Having paid £180 billion into the Community kitty since it joined in 1973, Britain gets a worse deal from the European Union, paying more money in and getting less out, than almost every other member state, according to a House of Lords report.
This news is brought to us courtesy of the all-party House of Lords EU Select Committee, via The Times this morning, with a similar piece in The Financial Times.
The report calls for an urgent review of the EU budget, declaring it a "relic". It says the budget had failed its objectives, adding that its biggest area of spending, agriculture, was both insupportable and immoral.
The report was written by a sub-group chaired by Lord Radice, a board member of the European Movement, and, according to The Times, calls for huge amounts of EU spending to be handed back to national governments.
It says Brussels can no longer justify being in full control of agricultural and development spending, which make up 70 per cent of its budget, saying that national governments are usually better placed to spend it.
The Financial Times puts a somewhat different spin on this, stating that the report argues that Britain should use the €4.6bn ($6.1bn) budget rebate as a bargaining chip to persuade France to cut "inappropriate" farm subsidies.
Nevertheless, the report, based on evidence from senior EU officials, bolsters the government's claim that the British rebate, worth about £4 billion a year, is justified, despite demands from the EU commission and many other member states that it be scrapped.
It lends support to government figures, which it is using in the budget negotiations, that show that the British contribution to the EU since it joined in 1973 is equivalent to £7,500 per household or three years’ spending on the NHS.
If Margaret Thatcher had not secured the rebate in 1984 - when she famously declared "I want my money back" - Britain would have contributed £250 billion, or a quarter of one year's GDP.
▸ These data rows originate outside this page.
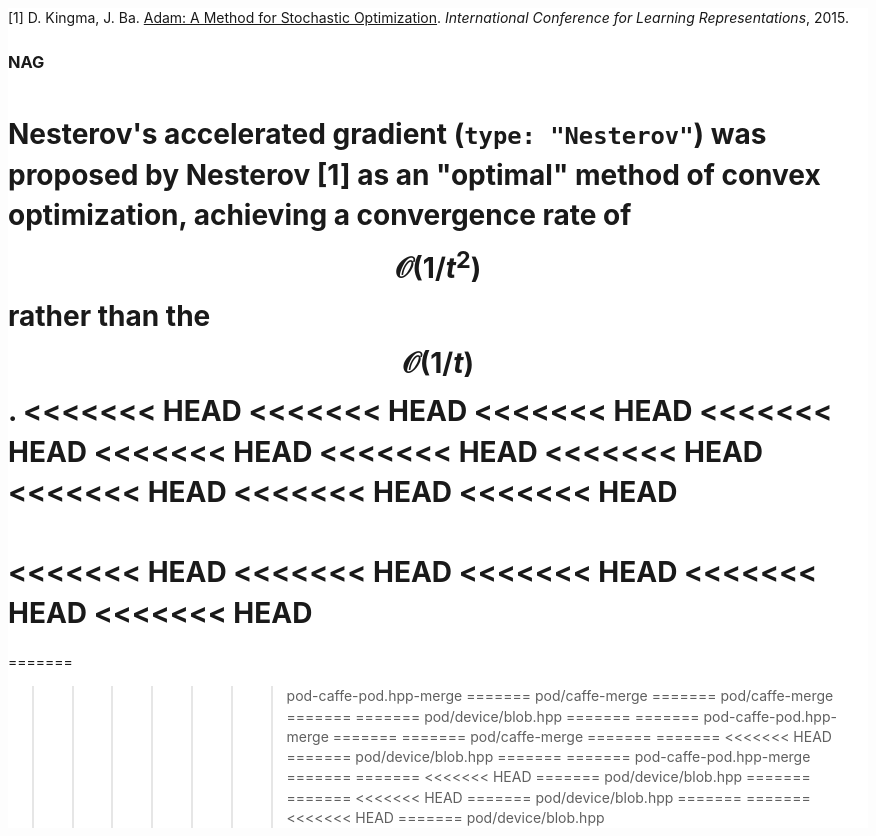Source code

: [1] D. Kingma, J. Ba.
    [Adam: A Method for Stochastic Optimization](http://arxiv.org/abs/1412.6980).
    *International Conference for Learning Representations*, 2015.

### NAG

**Nesterov's accelerated gradient** (`type: "Nesterov"`) was proposed by Nesterov [1] as an "optimal" method of convex optimization, achieving a convergence rate of $$ \mathcal{O}(1/t^2) $$ rather than the $$ \mathcal{O}(1/t) $$.
<<<<<<< HEAD
<<<<<<< HEAD
<<<<<<< HEAD
<<<<<<< HEAD
<<<<<<< HEAD
<<<<<<< HEAD
<<<<<<< HEAD
<<<<<<< HEAD
<<<<<<< HEAD
<<<<<<< HEAD
=======
<<<<<<< HEAD
<<<<<<< HEAD
<<<<<<< HEAD
<<<<<<< HEAD
<<<<<<< HEAD
=======
=======
>>>>>>> pod-caffe-pod.hpp-merge
=======
>>>>>>> pod/caffe-merge
=======
>>>>>>> pod/caffe-merge
=======
=======
>>>>>>> pod/device/blob.hpp
=======
=======
>>>>>>> pod-caffe-pod.hpp-merge
=======
=======
>>>>>>> pod/caffe-merge
=======
=======
<<<<<<< HEAD
=======
>>>>>>> pod/device/blob.hpp
=======
=======
>>>>>>> pod-caffe-pod.hpp-merge
=======
=======
<<<<<<< HEAD
=======
>>>>>>> pod/device/blob.hpp
=======
=======
<<<<<<< HEAD
=======
>>>>>>> pod/device/blob.hpp
=======
=======
<<<<<<< HEAD
=======
>>>>>>> pod/device/blob.hpp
In return Britain has got £105 billion-worth of agricultural and development subsidies since 1973, meaning that Britain has paid in £75 billion more to the EU than it has got out. Without its rebate Britain would be the largest net contributor to the EU, and even after the rebate it is the second biggest after Germany.
Lord Radice told The Times: "It's an historic relic. It can't be the way we do it in the future." The report called for agricultural spending to be taken away from Brussels and returned to national governments. "The logic of the situation in which the CAP has changed from being a production-related scheme into what is really a system of income support for one particular group of people (farmers)... is that such support ought to be financed nationally, not at EU level."
Britain is middle-ranking as a recipient of development funds, which makes up a third of the EU budget, getting €275 in subsidies per person between 2000 and 2006, compared with €154 for Denmark and €2,275 for Greece. With the enlargement of the EU to include eight poor, former-communist, Eastern European countries, the report says that rich member states should take responsibility for their own development spending.
It rejects the commission’s argument that Brussels knows better how to spend development money in countries such as Britain than the government itself does. But then, why stop at development?